Portrait de Zagadoum

Tout français est un patient potentiel , la sécurité sociale et son sort concerne tout le monde. Nous autres patients avec une affection de longue durée sommes directement concernés par cette loi et ce texte. A moins que vous ne souhaitiez être uniquement suivi par votre médecin généraliste et ne pouvoir compter sur un spécialiste qu'une fois par an , que vous ne connaîtrez peut être pas , que vous ayez la capacité de supporter de longues attentes avant de bénéficier d'une prise en charge spécialisée et adaptée si vous avez un problème de santé important , restez chez vous, et laissez la loi passer.
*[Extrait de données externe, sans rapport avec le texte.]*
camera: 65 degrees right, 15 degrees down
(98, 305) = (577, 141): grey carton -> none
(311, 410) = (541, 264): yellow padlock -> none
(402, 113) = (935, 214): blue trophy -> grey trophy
Si vous vous sentez concernés , faites passer le mot à vos connaissances , venez avec d'autres patients arpentez les parcours de manifestation en compagnie de nos amis soignants qui se battent aussi pour nous , vous n'êtes pas obligés de répondre à un appel ou a un non appel d'une association , c'est votre suivi qui est en jeu ! Donc à la prochaine manifestation venez nombreux , seul une mobilisation forte de nous autres , toutes pathologies confondues nous apportera la remise en question de ce texte que le Gouvernement Sarkozy souhaite faire passer à vitesse grand V à l'assemblée. A la prochaine manifestation venez , quoi que vous fassiez , cela ôtera l'argument du réflexe corporatiste de la bouche de ceux qui veulent une médecine à deux vitesses !!!!